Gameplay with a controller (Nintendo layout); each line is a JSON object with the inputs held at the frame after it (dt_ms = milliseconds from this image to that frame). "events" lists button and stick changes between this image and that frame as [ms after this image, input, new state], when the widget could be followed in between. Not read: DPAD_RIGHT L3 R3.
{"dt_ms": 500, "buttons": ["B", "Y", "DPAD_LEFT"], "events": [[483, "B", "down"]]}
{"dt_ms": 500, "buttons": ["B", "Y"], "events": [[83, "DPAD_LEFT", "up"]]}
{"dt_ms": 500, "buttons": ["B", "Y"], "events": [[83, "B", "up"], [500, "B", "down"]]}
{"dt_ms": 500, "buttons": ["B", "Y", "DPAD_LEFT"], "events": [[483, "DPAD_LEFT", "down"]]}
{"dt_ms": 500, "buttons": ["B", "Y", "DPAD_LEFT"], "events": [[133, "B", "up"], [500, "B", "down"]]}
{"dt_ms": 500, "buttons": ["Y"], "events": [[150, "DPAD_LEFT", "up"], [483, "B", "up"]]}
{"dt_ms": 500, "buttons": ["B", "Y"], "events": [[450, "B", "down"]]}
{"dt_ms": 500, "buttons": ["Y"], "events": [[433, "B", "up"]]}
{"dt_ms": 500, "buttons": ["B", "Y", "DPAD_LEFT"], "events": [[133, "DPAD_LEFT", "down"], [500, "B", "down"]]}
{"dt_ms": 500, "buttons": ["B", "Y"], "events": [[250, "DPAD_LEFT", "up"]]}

• _Task details_: Copy the listing in full, and keep every word exactly as it is.

• _Output below_:
Gameplay with a controller (Nintendo layout); each line is a JSON object with the inputs held at the frame after it (dt_ms = milliseconds from this image to that frame). "events" lists button and stick changes between this image and that frame as [ms after this image, input, new state], when the widget could be followed in between. Not read: DPAD_RIGHT L3 R3.
{"dt_ms": 500, "buttons": ["B", "Y", "DPAD_LEFT"], "events": [[483, "B", "down"]]}
{"dt_ms": 500, "buttons": ["B", "Y"], "events": [[83, "DPAD_LEFT", "up"]]}
{"dt_ms": 500, "buttons": ["B", "Y"], "events": [[83, "B", "up"], [500, "B", "down"]]}
{"dt_ms": 500, "buttons": ["B", "Y", "DPAD_LEFT"], "events": [[483, "DPAD_LEFT", "down"]]}
{"dt_ms": 500, "buttons": ["B", "Y", "DPAD_LEFT"], "events": [[133, "B", "up"], [500, "B", "down"]]}
{"dt_ms": 500, "buttons": ["Y"], "events": [[150, "DPAD_LEFT", "up"], [483, "B", "up"]]}
{"dt_ms": 500, "buttons": ["B", "Y"], "events": [[450, "B", "down"]]}
{"dt_ms": 500, "buttons": ["Y"], "events": [[433, "B", "up"]]}
{"dt_ms": 500, "buttons": ["B", "Y", "DPAD_LEFT"], "events": [[133, "DPAD_LEFT", "down"], [500, "B", "down"]]}
{"dt_ms": 500, "buttons": ["B", "Y"], "events": [[250, "DPAD_LEFT", "up"]]}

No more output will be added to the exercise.